Friday, February 27, 2009

Friday, February 27, 2009

Trading activity in the mortgage market during this last business day of February is relatively light. Investors are taking a breather after they were called upon to absorb a record $94 billion of government debt this week. Uncle Sam won't return to the credit markets for another major feeding frenzy until the second week of March.

With market participants growing accustomed to grim economic headlines price action in the mortgage market over the coming week or two will likely be most influenced by trading activity in the stock markets and reaction to headline news - particularly to anything related to the issue of Congressional approval of the proposed law that would allow bankruptcy judges to reduce the financial strain for some struggling borrowers.

Let's look at each of these two mortgage market influences individually.
Should the stock market collapse into one last final leg down (a fairly high probability event in most opinions - probably occurring before the end of March) the flight of capital from stocks to the relative safe haven of Treasury obligations will not only provide a buttress for the massive amount of government debt on the auction block - it should also be supportive of steady to perhaps fractionally lower mortgage interest rates.

Democratic leaders of the House have postponed until next week a vote on a controversial measure to let bankruptcy judges unilaterally reduce mortgage debt for certain borrowers.

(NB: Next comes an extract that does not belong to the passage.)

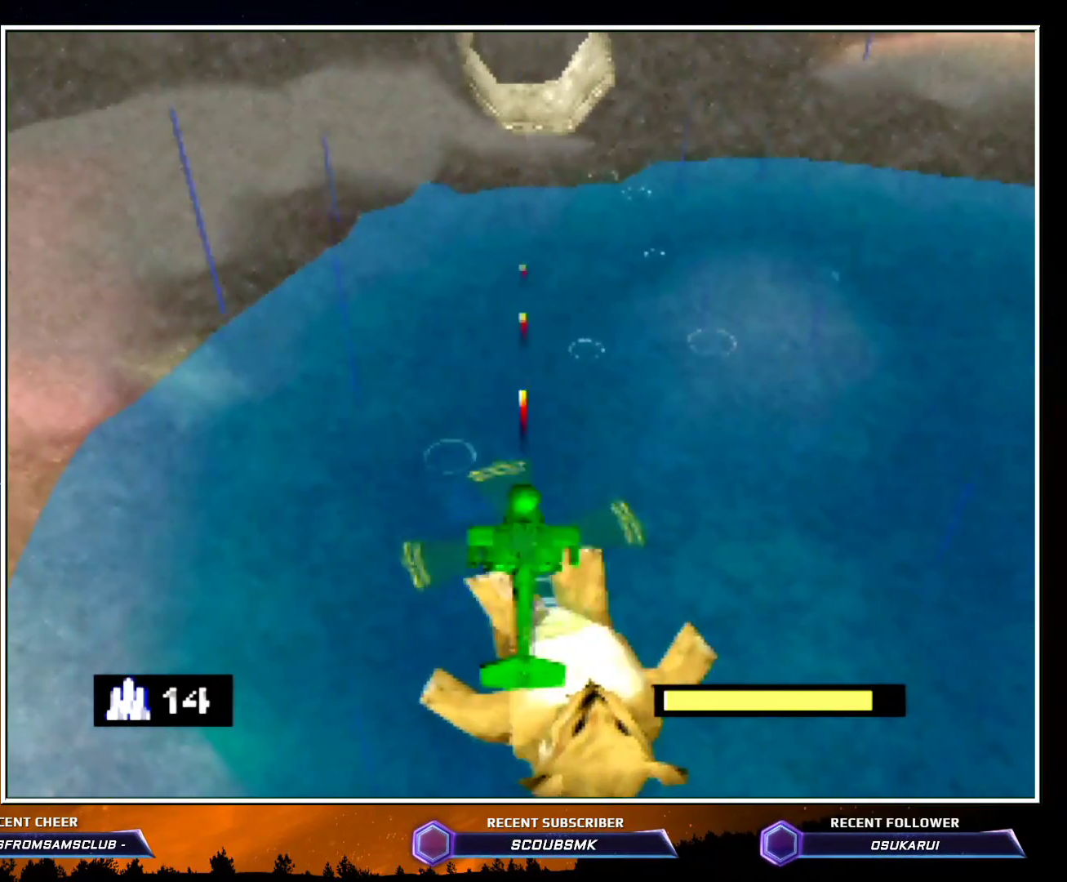
{"buttons": ["Z"], "left_stick": "center", "events": []}
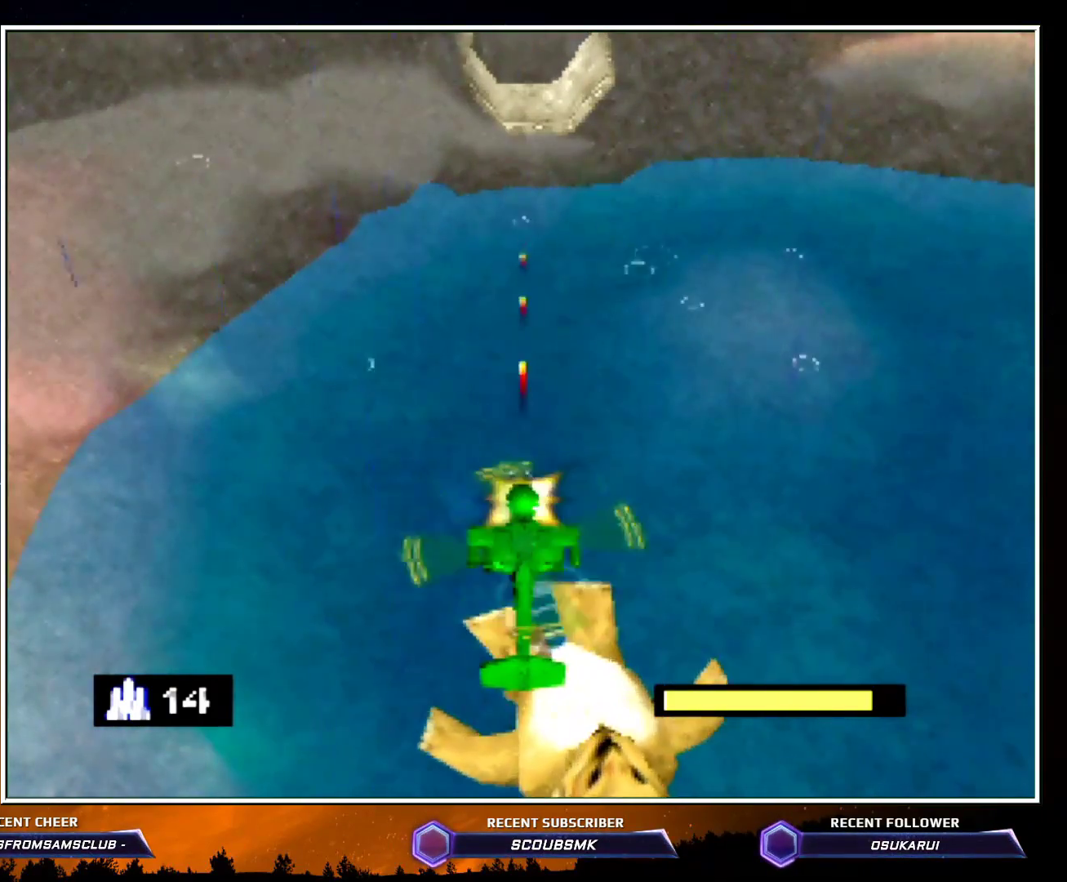
{"buttons": ["Z"], "left_stick": "center", "events": []}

It appears that influential members of Congress are beginning to see the light - recognizing that giving bankruptcy judges sweeping power to modify home loans could cause mortgage investors to price-in a whole new dimension of risk to their mortgage-backed security purchases. If the risk structure on these investments rises - their prices will fall - and in our world falling prices equal higher mortgage interest rates. This issue is expected to come to vote on the House floor on Tuesday - if it passes - look for mortgage investors to register their strong disapproval by pushing mortgage interest rates higher.

Speaking of next week, the economic calendar offers everything from the Fed's favorite reading of inflation at the consumer level (contained in the Personal Income and Spending report on Monday) to an analysis of the depth of the woes in the labor sector on Friday with the release of the February nonfarm payroll report. Investors have already priced-in expectations for gruesome economic data -- so the only risk is that the news is better-than-expected. While such an event is possible - it is certainly not very probable.